Comment 22 Michal Hlavac 2015-09-10 12:25:00 UTC
Yes, this feature occurs also in baloo. I am trying to contribute to baloo and add some support for specific languages, but I thing it takes long time.
Comment 23 Denis Kurz 2017-01-08 18:30:35 UTC
KMail 5.4.0

I cannot reproduce this in my setup. I have a bunch of messages in my Inbox that contain "Bestätigung". Filtering for "Bestätigung" lists only these messages (as it should), and filtering for "Besttigung" does not list any messages at all (as it should).

Can anyone reproduce this bug in a more recent, Frameworks-based version of KMail? Please note that versions like 4.14.x (starting with "4.") have been unsupported for quite some time now.
Comment 24 Alexandre Bonneau 2017-01-08 20:44:10 UTC
Using v5.2.3, this bug is still present.

Having a message subject containing "Élévation", when you type 'elev' in the filter bar, this message is not shown.
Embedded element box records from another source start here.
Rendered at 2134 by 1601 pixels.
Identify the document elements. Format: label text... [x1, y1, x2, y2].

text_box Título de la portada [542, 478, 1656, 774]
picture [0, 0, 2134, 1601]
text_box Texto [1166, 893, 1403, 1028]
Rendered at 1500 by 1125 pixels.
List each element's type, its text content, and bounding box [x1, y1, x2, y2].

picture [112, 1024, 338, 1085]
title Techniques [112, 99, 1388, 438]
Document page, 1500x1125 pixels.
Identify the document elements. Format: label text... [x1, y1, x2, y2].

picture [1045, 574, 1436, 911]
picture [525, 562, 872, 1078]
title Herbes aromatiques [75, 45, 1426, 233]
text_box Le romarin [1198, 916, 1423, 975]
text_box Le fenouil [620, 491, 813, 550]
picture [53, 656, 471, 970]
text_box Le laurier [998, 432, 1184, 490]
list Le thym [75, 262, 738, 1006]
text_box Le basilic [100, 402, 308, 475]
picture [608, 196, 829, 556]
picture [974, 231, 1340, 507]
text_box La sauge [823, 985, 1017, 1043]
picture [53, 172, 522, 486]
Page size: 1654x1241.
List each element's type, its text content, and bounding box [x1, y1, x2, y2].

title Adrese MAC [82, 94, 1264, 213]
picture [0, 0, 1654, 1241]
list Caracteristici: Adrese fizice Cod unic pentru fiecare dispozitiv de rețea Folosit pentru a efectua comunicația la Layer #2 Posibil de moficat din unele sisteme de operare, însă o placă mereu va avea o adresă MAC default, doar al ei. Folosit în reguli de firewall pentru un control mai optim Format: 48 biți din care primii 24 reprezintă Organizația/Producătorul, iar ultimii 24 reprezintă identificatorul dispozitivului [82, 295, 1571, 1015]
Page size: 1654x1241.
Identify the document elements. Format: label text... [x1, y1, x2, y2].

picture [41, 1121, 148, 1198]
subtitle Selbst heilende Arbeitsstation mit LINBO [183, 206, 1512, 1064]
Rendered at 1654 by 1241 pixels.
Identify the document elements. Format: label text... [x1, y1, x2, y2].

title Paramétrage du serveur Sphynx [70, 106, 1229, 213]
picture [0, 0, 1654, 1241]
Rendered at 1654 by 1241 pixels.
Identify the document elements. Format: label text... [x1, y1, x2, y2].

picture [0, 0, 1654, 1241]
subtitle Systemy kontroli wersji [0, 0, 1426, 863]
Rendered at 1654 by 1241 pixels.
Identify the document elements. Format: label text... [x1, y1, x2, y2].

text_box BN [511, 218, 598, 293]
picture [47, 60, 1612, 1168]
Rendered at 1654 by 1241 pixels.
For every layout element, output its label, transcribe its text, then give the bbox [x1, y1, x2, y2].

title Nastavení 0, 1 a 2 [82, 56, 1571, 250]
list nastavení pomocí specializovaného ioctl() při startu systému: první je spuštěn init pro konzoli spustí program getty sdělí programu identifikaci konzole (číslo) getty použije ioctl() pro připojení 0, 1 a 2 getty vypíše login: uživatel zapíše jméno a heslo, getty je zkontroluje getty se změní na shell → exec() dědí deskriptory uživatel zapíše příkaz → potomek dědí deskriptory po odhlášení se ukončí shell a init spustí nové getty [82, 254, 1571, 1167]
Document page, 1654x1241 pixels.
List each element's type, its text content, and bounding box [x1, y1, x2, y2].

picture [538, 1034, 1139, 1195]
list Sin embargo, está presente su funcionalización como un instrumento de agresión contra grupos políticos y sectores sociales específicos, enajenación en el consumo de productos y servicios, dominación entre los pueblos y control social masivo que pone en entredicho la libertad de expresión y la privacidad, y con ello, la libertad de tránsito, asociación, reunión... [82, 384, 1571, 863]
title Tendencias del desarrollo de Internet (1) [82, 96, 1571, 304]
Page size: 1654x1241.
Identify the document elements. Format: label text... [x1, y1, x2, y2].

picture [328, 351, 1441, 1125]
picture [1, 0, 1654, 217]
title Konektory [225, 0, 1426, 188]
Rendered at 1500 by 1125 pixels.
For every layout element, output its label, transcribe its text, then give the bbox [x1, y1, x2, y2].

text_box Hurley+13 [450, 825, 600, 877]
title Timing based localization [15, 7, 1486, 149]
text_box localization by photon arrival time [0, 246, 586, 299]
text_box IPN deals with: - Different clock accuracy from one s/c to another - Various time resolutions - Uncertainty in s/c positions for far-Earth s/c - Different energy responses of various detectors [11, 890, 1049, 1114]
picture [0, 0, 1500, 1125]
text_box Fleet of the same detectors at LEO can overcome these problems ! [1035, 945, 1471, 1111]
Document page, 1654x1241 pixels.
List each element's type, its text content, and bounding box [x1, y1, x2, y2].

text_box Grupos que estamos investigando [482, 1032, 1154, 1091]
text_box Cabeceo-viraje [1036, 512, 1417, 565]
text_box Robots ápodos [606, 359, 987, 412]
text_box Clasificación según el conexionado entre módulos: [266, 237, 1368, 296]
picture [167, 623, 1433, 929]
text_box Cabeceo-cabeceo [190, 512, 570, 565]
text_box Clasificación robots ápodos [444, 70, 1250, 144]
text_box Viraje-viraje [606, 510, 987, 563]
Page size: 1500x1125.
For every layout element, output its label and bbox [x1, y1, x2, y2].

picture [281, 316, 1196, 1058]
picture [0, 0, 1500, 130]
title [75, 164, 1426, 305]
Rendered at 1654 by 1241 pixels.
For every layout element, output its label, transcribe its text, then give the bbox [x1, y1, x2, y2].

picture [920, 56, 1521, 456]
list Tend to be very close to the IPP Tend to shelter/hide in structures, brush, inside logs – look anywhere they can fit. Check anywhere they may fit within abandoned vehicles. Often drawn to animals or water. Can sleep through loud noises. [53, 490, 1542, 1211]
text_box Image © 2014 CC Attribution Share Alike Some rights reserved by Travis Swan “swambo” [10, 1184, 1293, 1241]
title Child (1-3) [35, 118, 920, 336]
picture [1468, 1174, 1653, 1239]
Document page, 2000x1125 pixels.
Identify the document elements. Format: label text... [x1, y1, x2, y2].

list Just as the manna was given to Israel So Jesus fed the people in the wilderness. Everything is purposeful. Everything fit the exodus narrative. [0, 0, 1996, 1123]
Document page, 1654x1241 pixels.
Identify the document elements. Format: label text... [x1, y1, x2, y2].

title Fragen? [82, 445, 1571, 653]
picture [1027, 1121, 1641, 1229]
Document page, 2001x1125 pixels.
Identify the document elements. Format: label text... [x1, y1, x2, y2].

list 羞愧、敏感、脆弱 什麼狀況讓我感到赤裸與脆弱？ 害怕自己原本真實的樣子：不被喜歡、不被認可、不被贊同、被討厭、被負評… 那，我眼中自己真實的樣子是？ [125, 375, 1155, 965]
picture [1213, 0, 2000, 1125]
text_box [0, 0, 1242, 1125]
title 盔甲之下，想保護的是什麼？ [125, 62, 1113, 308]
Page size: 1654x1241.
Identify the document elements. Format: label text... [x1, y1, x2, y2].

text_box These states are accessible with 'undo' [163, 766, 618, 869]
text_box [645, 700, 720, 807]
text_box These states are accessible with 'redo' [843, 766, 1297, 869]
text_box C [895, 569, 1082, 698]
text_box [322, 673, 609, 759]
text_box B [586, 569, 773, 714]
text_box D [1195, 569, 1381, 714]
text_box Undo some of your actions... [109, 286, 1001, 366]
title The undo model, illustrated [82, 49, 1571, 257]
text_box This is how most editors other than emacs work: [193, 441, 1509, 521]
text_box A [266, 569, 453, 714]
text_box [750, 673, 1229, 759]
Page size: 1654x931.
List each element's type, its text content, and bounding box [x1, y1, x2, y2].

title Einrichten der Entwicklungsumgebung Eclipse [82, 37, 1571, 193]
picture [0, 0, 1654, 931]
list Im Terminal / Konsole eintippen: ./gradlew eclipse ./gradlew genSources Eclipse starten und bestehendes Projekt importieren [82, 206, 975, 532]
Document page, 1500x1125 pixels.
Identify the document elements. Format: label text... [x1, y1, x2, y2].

I couldn't found how to make the quickfilter on top of the folder list appears again though.
Comment 25 Michal Hlavac 2017-01-08 21:06:22 UTC
> I cannot reproduce this in my setup. I have a bunch of messages in my Inbox that contain "Bestätigung". Filtering for "Bestätigung" lists only these messages (as it should) and filtering for "Besttigung" does not list any messages at all (as it should).

This issue is about ignoring accent in search. It means both your cases should list messages that contains "Bestätigung" and also "Besttigung".
So you already reproduce this issue.
Comment 26 Michal Hlavac 2017-01-08 21:14:33 UTC
I understand that this issue is little subjective, but e.g. Slovak language contains lot of diacritical marks and I really don't remember if mail was written with diacritical marks or without.
Comment 27 Denis Kurz 2017-01-09 17:14:29 UTC
(In reply to Michal Hlavac from comment #25)
> This issue is about ignoring accent in search.

I re-read the request, and you are of course right. I'm sorry, I didn't even realize that this is a feature request.

"Bestatigung" does not turn up results and I couldn't find corresponding options in the preferences, so this request is still valid as of 5.4.0. I also appended "Option to" to the title of this request.